SABIR ve ZAMAN
İzmir’de meydana gelen deprem nedeniyle, bütün Türkiye ve İzmir’e geçmiş olsun. Vefat edenlere rahmet, yakınlarına baş sağlığı ve sabır, yaralılara acil şifalar dilerim.
Sevgili dostlar, insan kendisini diğer canlılardan ayrılan özelliği nedeniyle duygularında acı ve sevinci her zaman yoğun bir şekilde hisseder. Doğaldır ki gülmesi ve ağlaması da bu duyguların dışa vurumu olarak insan üzerindeki etkisini ortaya koyar.
Bir insanın sevinçli olduğunu anlamamız için kahkahalarla gülmesini görmemiz gerekmez. Yüzünden içtenlikle yansıyan tebessüm onun sevinçli olduğunu ortaya koyar.

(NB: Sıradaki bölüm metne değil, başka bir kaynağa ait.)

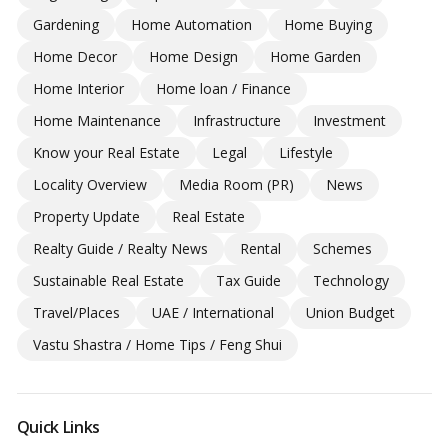
Gardening
Home Automation
Home Buying
Home Decor
Home Design
Home Garden
Home Interior
Home loan / Finance
Home Maintenance
Infrastructure
Investment
Know your Real Estate
Legal
Lifestyle
Locality Overview
Media Room (PR)
News
Property Update
Real Estate
Realty Guide / Realty News
Rental
Schemes
Sustainable Real Estate
Tax Guide
Technology
Travel/Places
UAE / International
Union Budget
Vastu Shastra / Home Tips / Feng Shui
Quick Links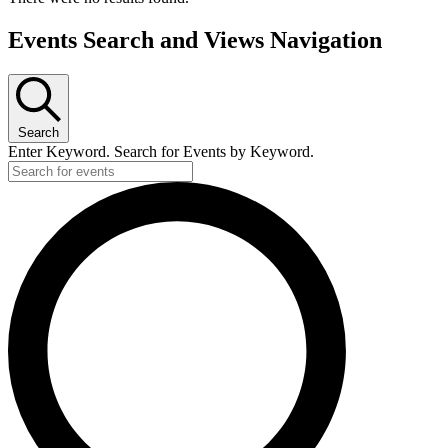
Events Search and Views Navigation
Search
Enter Keyword. Search for Events by Keyword.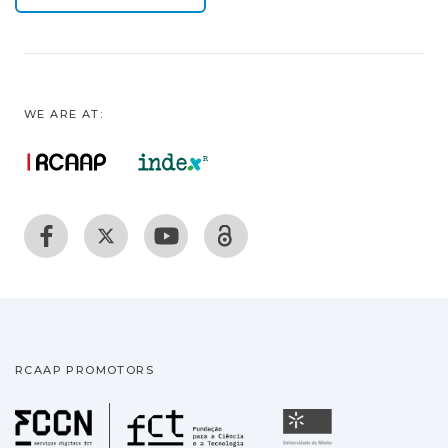
WE ARE AT:
RCAAP PROMOTORS
Fundação para a Ciência
Universidade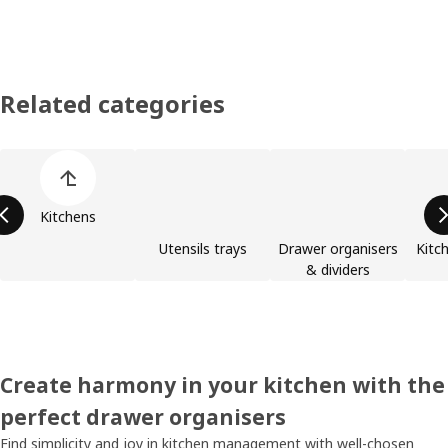
Related categories
Skip product categories list
Kitchens
Utensils trays
Drawer organisers
Kitc
& dividers
Create harmony in your kitchen with the
perfect drawer organisers
Find simplicity and joy in kitchen management with well-chosen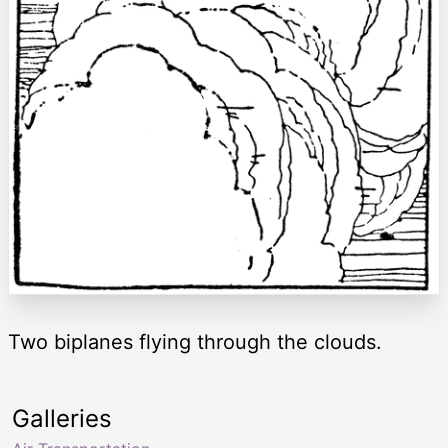
Two biplanes flying through the clouds.
Galleries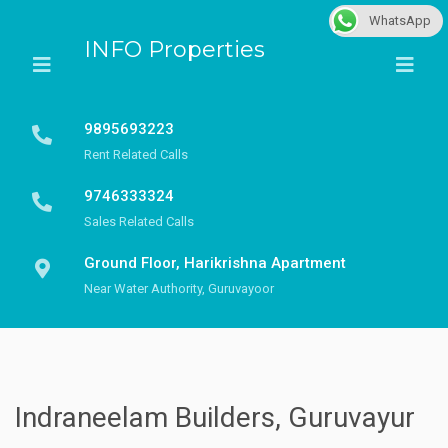
WhatsApp
INFO Properties
9895693223
Rent Related Calls
9746333324
Sales Related Calls
Ground Floor, Harikrishna Apartment
Near Water Authority, Guruvayoor
Indraneelam Builders, Guruvayur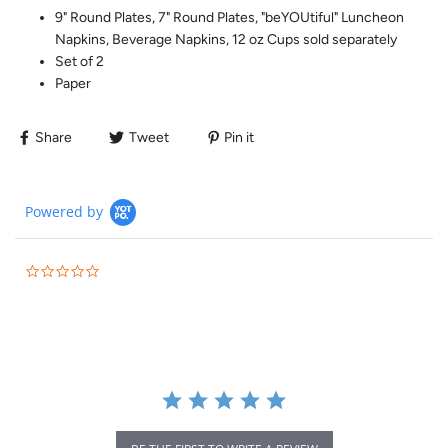
9" Round Plates, 7" Round Plates, "beYOUtiful" Luncheon
Napkins, Beverage Napkins, 12 oz Cups sold separately
Set of 2
Paper
Share
Tweet
Pin it
Powered by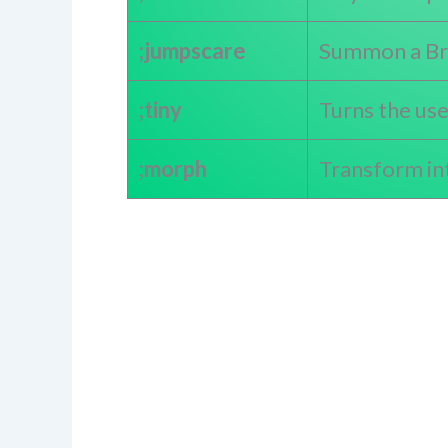
;jumpscare
Summon a Bra
;tiny
Turns the us
;morph
Transform in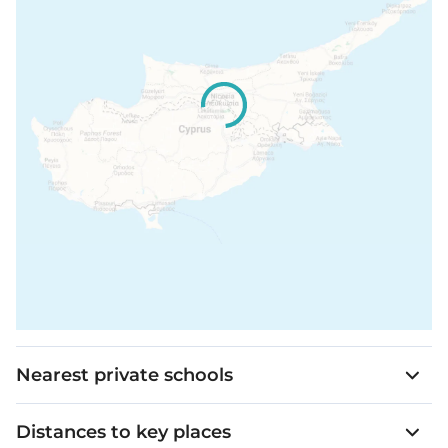
Spotlights in bathrooms and all false ceilings
Price is subject to + VAT.
Shaver’s socket in master bathroom
A Wi-Fi system
Lighting control system with dimmable
capability will be installed for the living/dining
area and the bedrooms
Nearest private schools
Distances to key places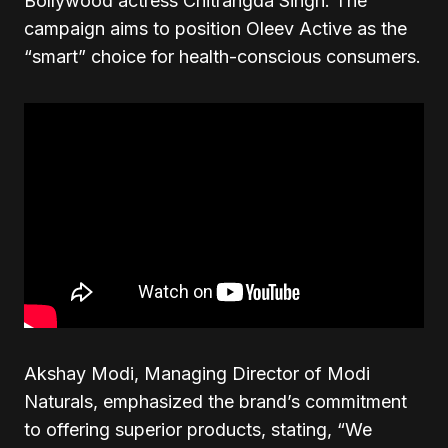
Bollywood actress Chitrangda Singh. The
campaign aims to position Oleev Active as the
“smart” choice for health-conscious consumers.
Akshay Modi, Managing Director of Modi
Naturals, emphasized the brand’s commitment
to offering superior products, stating, “We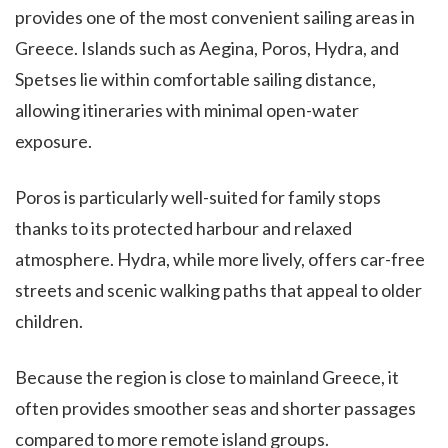
provides one of the most convenient sailing areas in
Greece. Islands such as Aegina, Poros, Hydra, and
Spetses lie within comfortable sailing distance,
allowing itineraries with minimal open-water
exposure.
Poros is particularly well-suited for family stops
thanks to its protected harbour and relaxed
atmosphere. Hydra, while more lively, offers car-free
streets and scenic walking paths that appeal to older
children.
Because the region is close to mainland Greece, it
often provides smoother seas and shorter passages
compared to more remote island groups.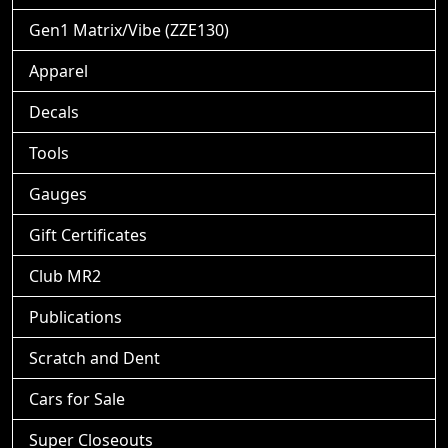
Gen1 Matrix/Vibe (ZZE130)
Apparel
Decals
Tools
Gauges
Gift Certificates
Club MR2
Publications
Scratch and Dent
Cars for Sale
Super Closeouts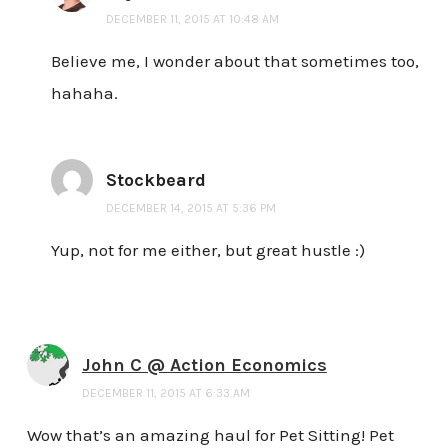
DECEMBER 11, 2015 AT 10:48 AM
Believe me, I wonder about that sometimes too,
hahaha.
Stockbeard
DECEMBER 14, 2015 AT 5:36 PM
Yup, not for me either, but great hustle :)
John C @ Action Economics
DECEMBER 11, 2015 AT 6:33 AM
Wow that’s an amazing haul for Pet Sitting! Pet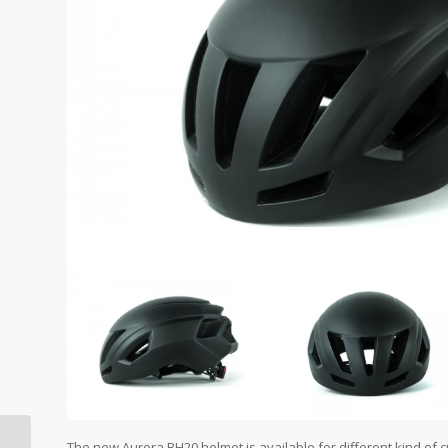
The new Aurora BH20 helmet is available for different kind of 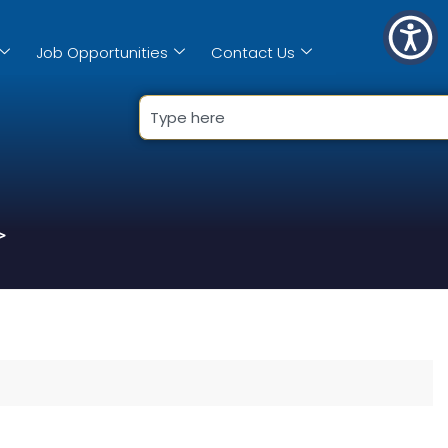
Job Opportunities
Contact Us
>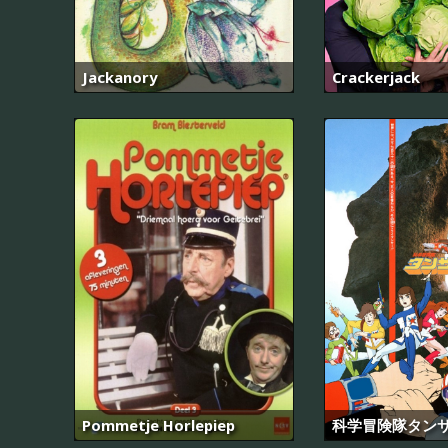
Jackanory
Crackerjack
Pommetje Horlepiep
科学冒険隊タンサ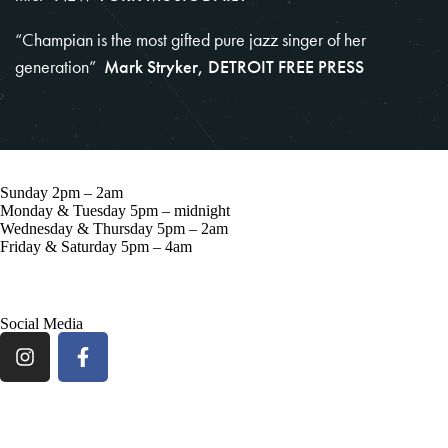
“Champian is the most gifted pure jazz singer of her
generation”
Mark Stryker, DETROIT FREE PRESS
Sunday 2pm – 2am
Monday & Tuesday 5pm – midnight
Wednesday & Thursday 5pm – 2am
Friday & Saturday 5pm – 4am
57 Grove St, New York, NY 10014
Social Media
ARTISTS
BLOG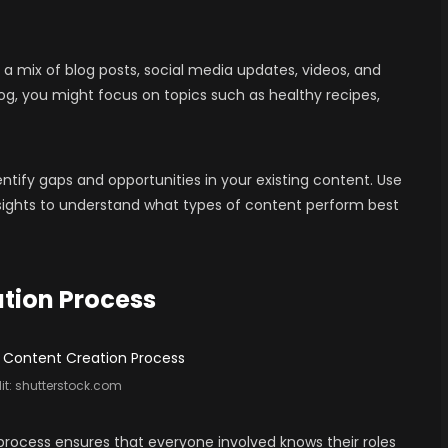
a mix of blog posts, social media updates, videos, and
log, you might focus on topics such as healthy recipes,
ntify gaps and opportunities in your existing content. Use
insights to understand what types of content perform best
ation Process
it:
shutterstock.com
process ensures that everyone involved knows their roles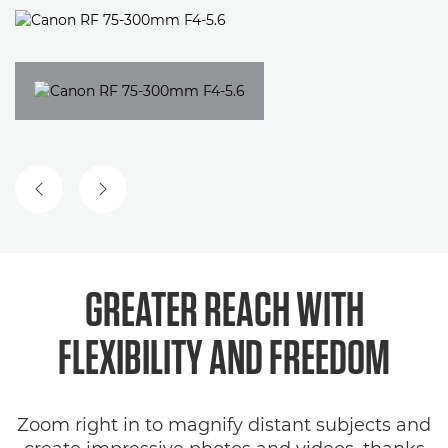
PREVIOUS SLIDE
NEXT SLIDE
GREATER REACH WITH
FLEXIBILITY AND FREEDOM
Zoom right in to magnify distant subjects and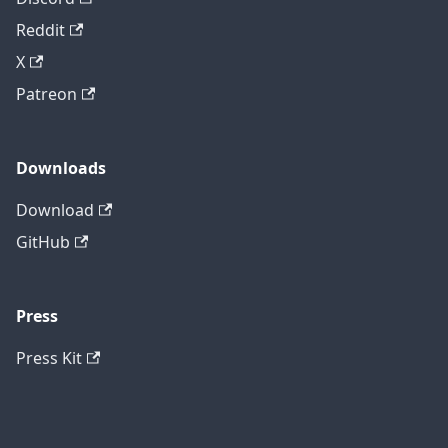
Reddit
X
Patreon
Downloads
Download
GitHub
Press
Press Kit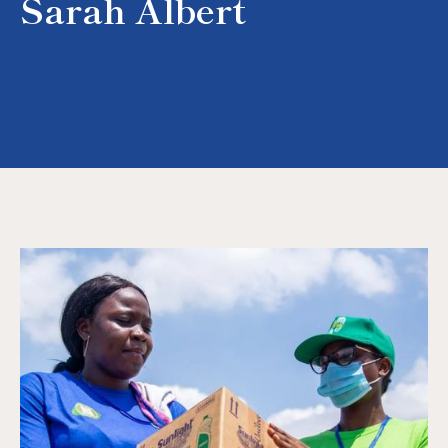
Sarah Albert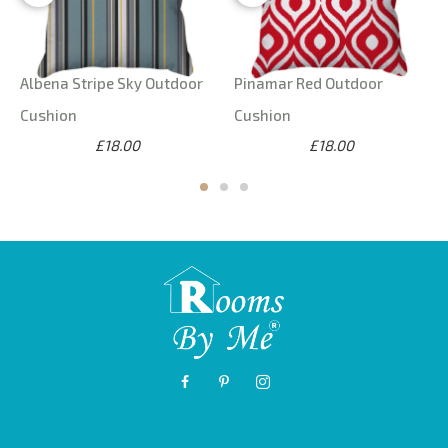
Albena Stripe Sky Outdoor
Pinamar Red Outdoor
Cushion
Cushion
£18.00
£18.00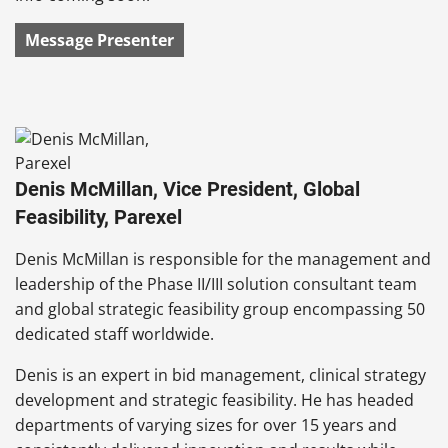
Message Presenter
Denis McMillan, Vice President, Global
Feasibility, Parexel
Denis McMillan is responsible for the management and
leadership of the Phase II/III solution consultant team
and global strategic feasibility group encompassing 50
dedicated staff worldwide.
Denis is an expert in bid management, clinical strategy
development and strategic feasibility. He has headed
departments of varying sizes for over 15 years and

Ya da tam tersi, üzüntülü bir insan ağlamasa dahi duruşundaki olumsuz görüntüsü onun moralinin bozuk olduğu hakkında bize fikir verebilir.
Morali düzgün sevinçli birisinin içinde bulunduğu olumlu durumun sona ermesi hiç kimse için beklenen, umulan bir durum değildir.
Ancak, üzüntülü bir insanın içinde bulunduğu durumdan kurtulması hemen herkesi ilgilendirir ve o kişiye yakınlığı ölçüsünde sorunuyla ilgilenmek için çeşitli arayışlar gündeme gelir.
Teselli bunlardan birisidir…
Nasihat etmek, yol göstermek, benzer örnekler sunmak içinde bulunulan olumsuzluktan kurtulmayı kolaylaştırsa da..,
Yeni bir girişimde başarılı ve sevinçli olmak için; üzüntüye konu geçmiş hatalardan ders almak, insanın kendi yeteneğiyle bağlantılı ve son derece etkin bir çözüm yolu olmakla birlikte, yeniliğiyle gündemde bulunanın her yönüyle iyice araştırıldıktan sonra değerlendirmeye alınması da başarı oranını artırır.
Dolayısıyla sevinç katsayısını da…
Binbir yalanla kandırılmanın, aldatılmış olmanın dürüst insanlar üzerinde yarattığı travmayı atlatmak her insan için değişik ölçülerde zorluk ya da kolaylık arz eder…
Üzüntüye uğratan, kandıran, aldatan, kötülük yapan kendisinin sevindiğini sansa da farkında olmadığı ama var olan ve yıllarca içini kemiren sinsi duyguları bir süre sonra açığa çıktığında geri dönememenin çaresizliği ve pişmanlığını telafi edebilecek hiçbir şey yoktur.
Ancak üzülen ve aldatılan, kandırılan için aynı durum söz konusu değildir.
Çünkü;
- Üzüntünün meydana geldiği olayda aktif karar alan ve rol oynayan kendisi
olmadığı için sonuçta pişmanlığı da olmayacaktır.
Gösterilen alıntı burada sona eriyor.